To the now familiar requirements for password management and authentication, Marshall cited requirement 18.104.22.168, which calls for remote software upgrades to be digitally signed.
But even digital certificates have presented hackers with mechanisms to implement attacks. Jeff Day, a senior security consultant at BT, pointed to research carried out by SECconsult. The company found in the firmware for devices made by a variety of vendors lurks a HTTPS certificate for “Daniel”. Close to half a million devices on the internet share this one certificate. It originally came from a software development kit, hence its presence in not just one vendor’s product but several.
Marshall said the IoT Security Compliance Framework fits together with a set of guidelines for consumer product development. In its current version 1.0, the framework shows which requirements fit that market – enterprise requirements will be determined in a later release.
“A separate working group let by Jeff Day developed best-practice guidelines to sit alongside the framework.

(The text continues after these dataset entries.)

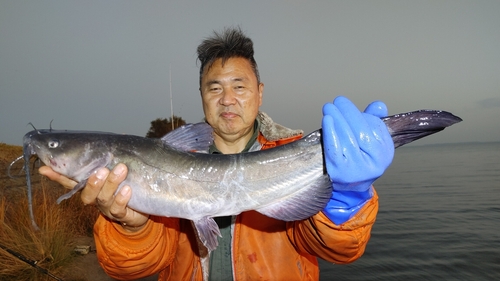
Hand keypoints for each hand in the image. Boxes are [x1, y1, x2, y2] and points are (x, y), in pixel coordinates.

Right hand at [39, 164, 148, 231]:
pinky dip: (121, 199)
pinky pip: (117, 209)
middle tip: (102, 169)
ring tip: (121, 169)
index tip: (45, 168)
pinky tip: (127, 189)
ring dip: (111, 183)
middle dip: (93, 181)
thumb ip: (117, 156)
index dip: (57, 176)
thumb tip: (122, 135)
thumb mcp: (120, 170)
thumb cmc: (127, 185)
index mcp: (90, 186)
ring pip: (103, 198)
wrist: (141, 210)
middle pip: (86, 193)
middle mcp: (95, 197)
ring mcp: (106, 207)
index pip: (70, 181)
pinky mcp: (120, 215)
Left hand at [321, 96, 393, 223]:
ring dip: (337, 119)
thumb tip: (378, 106)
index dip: (359, 114)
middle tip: (336, 101)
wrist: (345, 186)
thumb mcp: (368, 140)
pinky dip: (330, 133)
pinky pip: (335, 149)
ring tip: (329, 107)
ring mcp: (358, 170)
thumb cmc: (355, 157)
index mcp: (385, 153)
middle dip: (348, 113)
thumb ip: (374, 121)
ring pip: (347, 139)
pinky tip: (327, 120)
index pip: (374, 128)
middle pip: (361, 132)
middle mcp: (376, 164)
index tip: (345, 104)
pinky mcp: (340, 173)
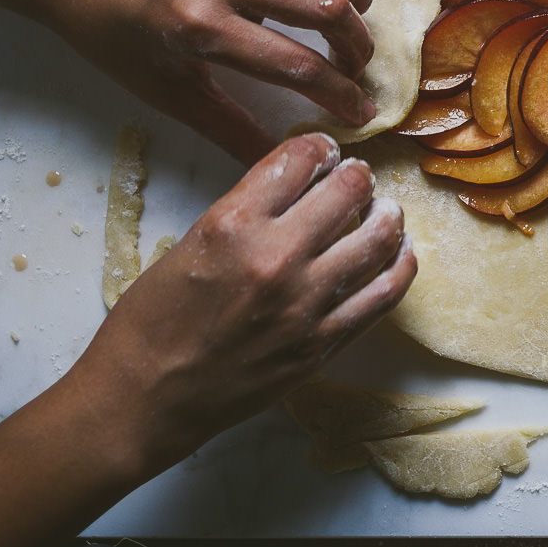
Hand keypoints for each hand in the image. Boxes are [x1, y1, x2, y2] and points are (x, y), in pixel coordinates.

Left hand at [31, 0, 378, 162]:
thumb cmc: (108, 25)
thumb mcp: (162, 88)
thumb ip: (227, 126)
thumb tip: (279, 161)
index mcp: (201, 26)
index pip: (300, 67)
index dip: (342, 95)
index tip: (360, 110)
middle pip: (329, 8)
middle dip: (359, 47)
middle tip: (356, 66)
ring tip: (356, 17)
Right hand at [73, 132, 416, 473]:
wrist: (145, 399)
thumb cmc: (151, 325)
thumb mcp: (187, 245)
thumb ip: (243, 216)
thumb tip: (293, 192)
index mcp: (231, 225)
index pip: (297, 159)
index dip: (317, 147)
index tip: (324, 150)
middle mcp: (276, 258)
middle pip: (346, 192)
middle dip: (356, 176)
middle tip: (358, 177)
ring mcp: (306, 303)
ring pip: (377, 239)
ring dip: (387, 216)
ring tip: (386, 211)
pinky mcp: (324, 343)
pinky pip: (384, 294)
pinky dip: (400, 266)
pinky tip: (401, 254)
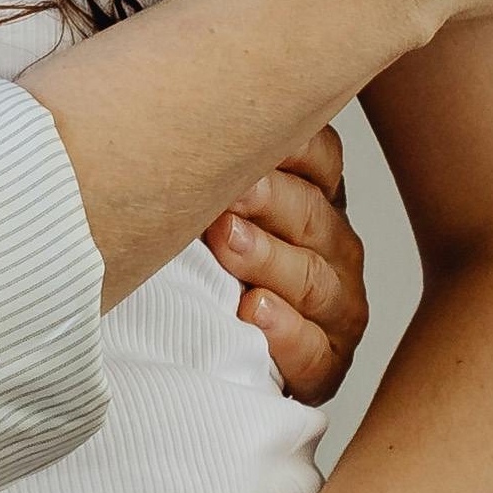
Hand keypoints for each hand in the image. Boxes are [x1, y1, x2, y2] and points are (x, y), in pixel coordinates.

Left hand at [208, 123, 370, 402]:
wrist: (210, 359)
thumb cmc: (202, 271)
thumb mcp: (204, 213)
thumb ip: (204, 177)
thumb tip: (156, 130)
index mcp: (313, 198)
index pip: (320, 158)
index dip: (290, 146)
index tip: (241, 137)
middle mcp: (333, 246)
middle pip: (310, 214)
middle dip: (267, 200)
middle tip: (225, 192)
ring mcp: (337, 305)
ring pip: (313, 278)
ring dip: (268, 259)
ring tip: (228, 244)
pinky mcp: (327, 362)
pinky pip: (314, 349)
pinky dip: (284, 332)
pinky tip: (253, 312)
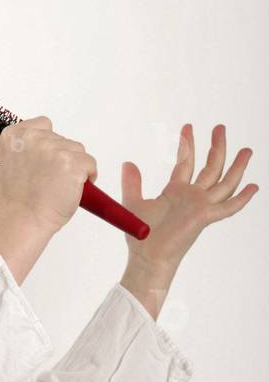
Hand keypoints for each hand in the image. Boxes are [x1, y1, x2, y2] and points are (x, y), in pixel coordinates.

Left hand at [121, 123, 257, 273]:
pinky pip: (228, 207)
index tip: (188, 126)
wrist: (146, 256)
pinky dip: (242, 198)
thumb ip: (132, 182)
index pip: (186, 162)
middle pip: (210, 167)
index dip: (188, 144)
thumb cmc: (140, 236)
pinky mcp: (205, 217)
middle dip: (216, 146)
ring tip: (247, 150)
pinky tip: (254, 187)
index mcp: (176, 192)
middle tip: (220, 127)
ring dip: (236, 166)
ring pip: (224, 182)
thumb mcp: (132, 202)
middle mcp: (192, 197)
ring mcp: (201, 206)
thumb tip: (128, 163)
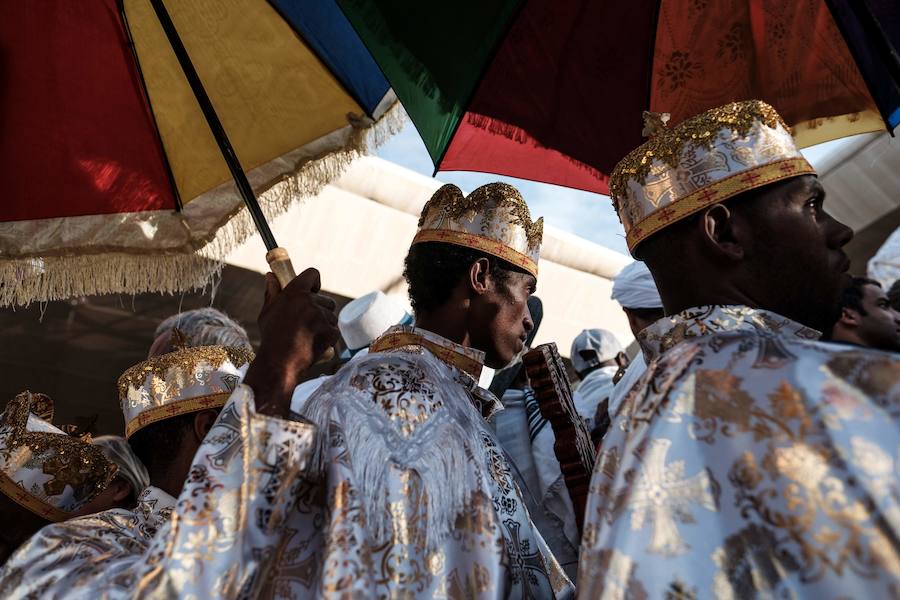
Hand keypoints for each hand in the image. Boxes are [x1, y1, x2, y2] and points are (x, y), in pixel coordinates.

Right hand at [244, 268, 338, 416]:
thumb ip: (272, 292)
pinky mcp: (330, 331)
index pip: (313, 273)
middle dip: (320, 309)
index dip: (314, 282)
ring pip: (331, 316)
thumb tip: (271, 276)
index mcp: (295, 292)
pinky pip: (334, 330)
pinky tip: (314, 343)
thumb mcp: (268, 311)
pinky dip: (328, 337)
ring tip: (307, 335)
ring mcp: (322, 317)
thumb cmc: (271, 336)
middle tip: (306, 323)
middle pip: (326, 299)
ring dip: (324, 324)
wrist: (279, 362)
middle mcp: (310, 301)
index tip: (312, 291)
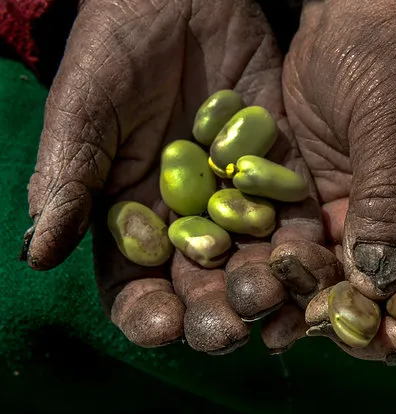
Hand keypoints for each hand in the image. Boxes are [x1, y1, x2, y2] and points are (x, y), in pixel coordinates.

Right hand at [20, 0, 323, 353]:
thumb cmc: (116, 51)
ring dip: (261, 287)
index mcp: (131, 219)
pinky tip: (307, 261)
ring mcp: (236, 201)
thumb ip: (68, 179)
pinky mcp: (279, 174)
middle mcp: (187, 222)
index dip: (145, 310)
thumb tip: (39, 254)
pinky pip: (293, 216)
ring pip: (251, 261)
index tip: (159, 325)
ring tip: (268, 302)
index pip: (136, 284)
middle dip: (211, 312)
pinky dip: (300, 241)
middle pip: (200, 284)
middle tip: (225, 330)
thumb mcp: (84, 112)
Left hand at [274, 0, 395, 362]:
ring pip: (370, 298)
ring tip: (293, 316)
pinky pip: (326, 270)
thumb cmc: (394, 57)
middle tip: (338, 326)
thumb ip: (393, 205)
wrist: (346, 22)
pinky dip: (301, 287)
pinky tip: (270, 292)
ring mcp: (389, 230)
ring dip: (333, 315)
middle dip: (383, 326)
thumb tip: (380, 287)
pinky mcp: (340, 223)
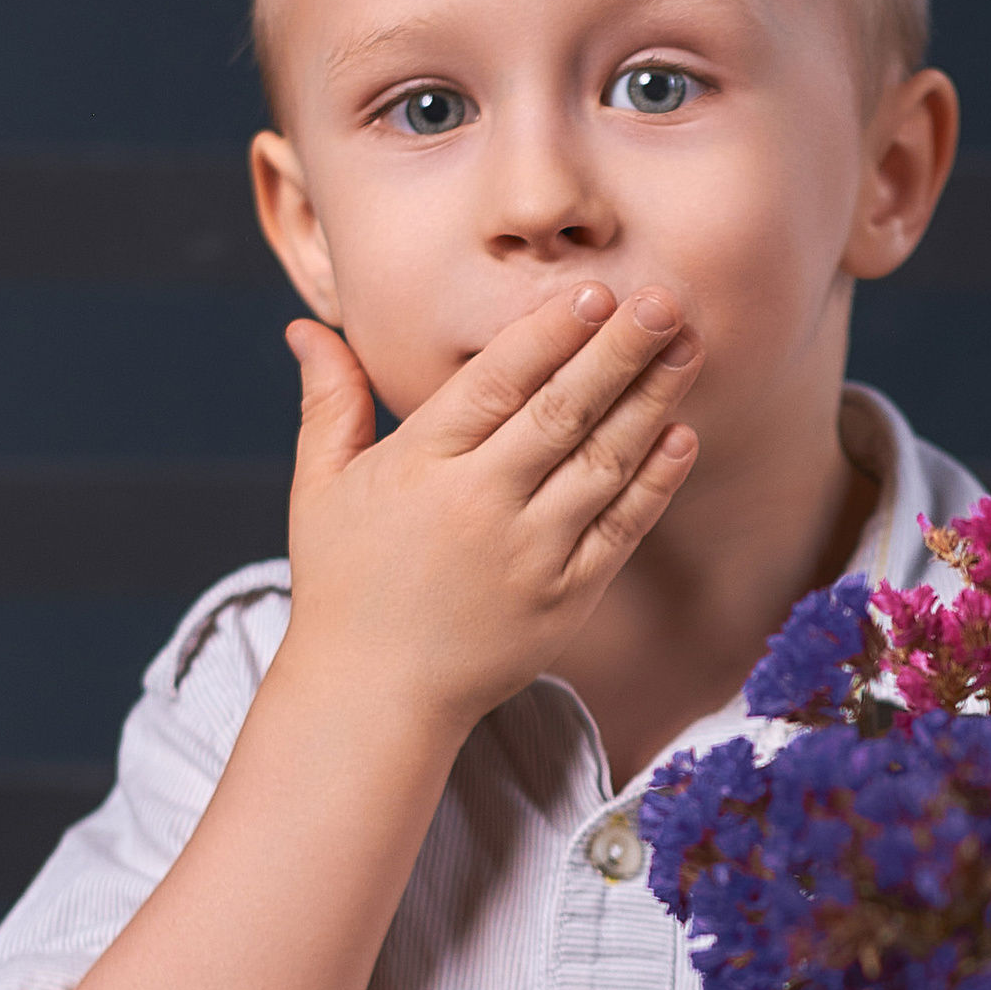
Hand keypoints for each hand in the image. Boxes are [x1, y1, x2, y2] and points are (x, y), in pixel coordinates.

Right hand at [279, 282, 700, 736]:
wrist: (374, 698)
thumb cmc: (344, 585)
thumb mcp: (319, 488)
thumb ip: (329, 401)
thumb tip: (304, 326)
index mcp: (420, 467)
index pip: (496, 384)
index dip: (550, 334)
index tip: (595, 291)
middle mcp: (481, 506)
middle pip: (563, 413)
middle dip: (619, 351)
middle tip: (667, 300)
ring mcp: (530, 555)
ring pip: (603, 464)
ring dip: (651, 402)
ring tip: (686, 347)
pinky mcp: (567, 599)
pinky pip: (621, 529)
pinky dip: (654, 482)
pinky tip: (681, 434)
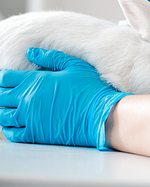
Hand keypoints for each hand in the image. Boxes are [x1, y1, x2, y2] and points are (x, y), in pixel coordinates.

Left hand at [0, 48, 130, 149]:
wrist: (102, 114)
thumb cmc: (91, 88)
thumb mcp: (75, 66)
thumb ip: (51, 57)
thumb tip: (31, 52)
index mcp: (36, 81)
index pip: (5, 78)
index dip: (2, 78)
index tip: (5, 79)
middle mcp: (28, 100)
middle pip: (1, 97)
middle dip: (2, 94)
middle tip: (7, 94)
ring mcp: (30, 118)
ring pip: (3, 116)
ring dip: (4, 112)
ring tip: (10, 109)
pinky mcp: (36, 135)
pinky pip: (13, 134)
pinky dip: (9, 129)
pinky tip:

If you come across a requirement you don’t understand its rationale this is what the best practice guideline document is for,” Marshall said.
Day added: “As examples occurred in the process we ran them past the best practice guidelines to see what they would have happened. Hand on heart we believe it would not have happened or it would have made the attacker’s job that much harder.
“When I looked for cases that involved connected consumer products, every single time the attack tried to take advantage of weak password handling. I looked through a fair few of these. Every single one was initiated through poor port or password handling. You could mitigate so many problems just by doing good key or password handling.”
Day said it’s important to treat security as a core part of product development and not to simply perform a checklisting exercise once features have been defined and implemented. In some cases, it may simply not be possible to follow the guidelines. A device that has no user interface presents problems when it comes to password and credential management.
“It may be that you can’t address all these issues,” Day said. “With a very constrained device, there may be security negotiations that you can’t do. Well, fine: if that’s the level your product is operates at. But our recommendation is that should still follow through this guide. If there is something you can’t do in your own security documentation, you document it: ‘We haven’t addressed this and this is why we have for good business reasons’. If that is a limitation based on its capability then people can decide for themselves how to handle it.”
It may be that an ultra simple device that collect environmental data and uploads it to a gateway has no practical confidentiality issues because the data is not associated with a person until the gateway processes it. So the bulk of the onus of security falls on the gateway and its important role in the overall supply chain. For this and similar reasons, the IoTSF leaders talk about building “a supply chain of trust”.
Day said: “If you follow [the guidelines document] it won’t give you perfect security. Perfect security does not exist. But we like to think if you follow this guide with our checklist as thoroughly as you reasonably can, and you keep people down the supply chain reasonably informed, you can hold your heads up. And you get a good reputation,” Day concluded.